Money managers have piled in to the renewable energy sector as part of a broad drive to limit environmental damage in recent years, leading to lofty valuations, and some have turned away from traditional energy businesses.
BOE Report.
The largest vulture on the fenceposts is planning to monetise high emissions oil. Great news for the patch because CPP will have no problem with AER over well transfers. This strategy won't affect GXE but will mean better balance sheets for those fortunate enough (and large enough to attract CPP) to peddle their high emissions production.
The more daring hedgies and p/e are likely to overcome the climate anxiety as their shareholders' greed supercedes their climate posturings. Oilcos themselves are looking at lowering emissions under ESG to assuage the general investors' anxieties not over emissions so much as they are about the public perception of the oilcos' efforts at reducing emissions: the success or failure at greenwashing operations.

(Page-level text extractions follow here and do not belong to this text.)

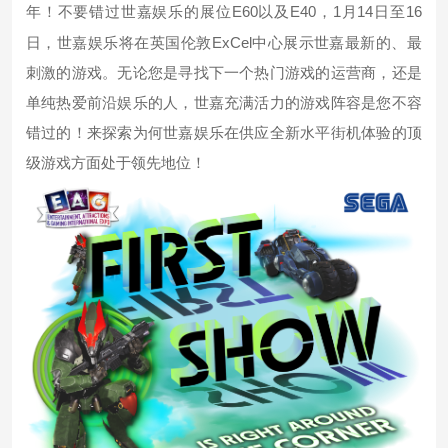
E60
E40
1
14
16
年！不要错过世嘉娱乐的展位
以及
，
月
日至
ExCel
日，世嘉娱乐将在英国伦敦
中心展示世嘉最新的、最
刺激的游戏。无论您是寻找下一个热门游戏的运营商，还是
单纯热爱前沿娱乐的人，世嘉充满活力的游戏阵容是您不容
错过的！来探索为何世嘉娱乐在供应全新水平街机体验的顶
级游戏方面处于领先地位！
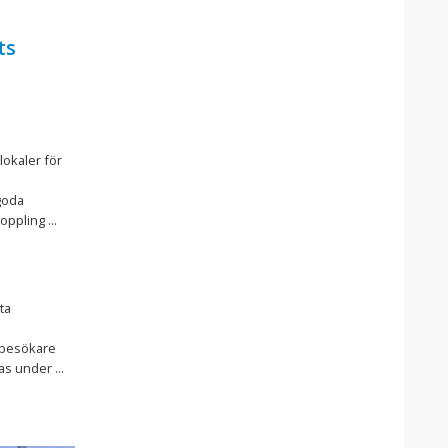
ts
lokaler för
goda
oppling ...
ta
 besökare
as under ...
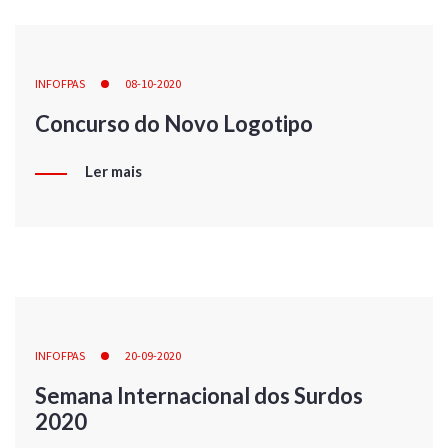
INFOFPAS
08-10-2020
Concurso do Novo Logotipo
Ler mais
INFOFPAS
20-09-2020
Semana Internacional dos Surdos
2020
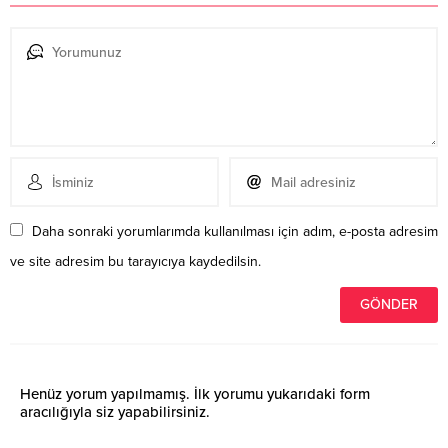
Daha sonraki yorumlarımda kullanılması için adım, e-posta adresim
ve site adresim bu tarayıcıya kaydedilsin.
Henüz yorum yapılmamış. İlk yorumu yukarıdaki form
aracılığıyla siz yapabilirsiniz.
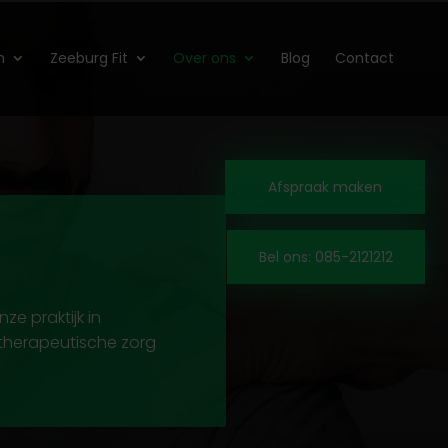
n
Zeeburg Fit
Over ons
Blog
Contact
Afspraak maken
Bel ons: 085-2121212
e praktijk in
otherapeutische zorg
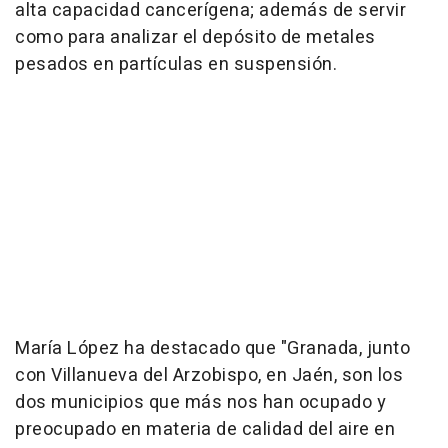
alta capacidad cancerígena; además de servir
como para analizar el depósito de metales
pesados en partículas en suspensión.
María López ha destacado que "Granada, junto
con Villanueva del Arzobispo, en Jaén, son los
dos municipios que más nos han ocupado y
preocupado en materia de calidad del aire en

The generalist investor will come back to oil, driven by profit, if nothing else, hypocrites that they are but too late and too little to influence a rerating for GXE.
The future for GXE will include being swallowed whole by an accumulator with market power at a slight premium to market or becoming an insignificant entity whose diminishing assets attract little attention. The strategic initiative is the right move.